The Insulating Ceramics division includes two operating segments: Thermal Ceramics and Molten Metal Systems. Total Insulating Ceramics division revenue decreased by 9.8% to £345.2 million in 2009 (~ $538.9 million). On a constant currency basis, the year-on-year decline was 19.7%. Divisional EBITA and margins dropped to £27.6 million (~ $43.1 million) and 8.0%.

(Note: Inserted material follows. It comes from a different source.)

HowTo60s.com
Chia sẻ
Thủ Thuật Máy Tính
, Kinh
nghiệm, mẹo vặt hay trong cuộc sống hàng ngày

The Thermal Ceramics business' revenue decreased by 9.3% to £315.1 million in 2009 (~ $491.9 million). On a constant currency basis, the year-on-year decline was 19.4%. As indicated at the half year, end market demand was indeed more challenging in the second half of the year and resulted in a revenue decline of 6.6% at constant currency compared to the first half of 2009. Due to early management action, Thermal Ceramics’ profitability showed encouraging resilience to this sales decline, with EBITA margins holding up well at 8.5% and EBITA for the year at £26.7 million (~ $41.7 million).
Regionally, businesses in the developed economies of Europe and North America saw the worst impact of the global downturn. In contrast, Asia and Latin America held up somewhat better and started to show some order book recovery in the latter part of the year. Operational excellence initiatives, including the World Class Manufacturing program, drove cost improvements. Two small fiber plants (Erwin, U.S. and Skawina, Poland) were also closed in the second half of the year.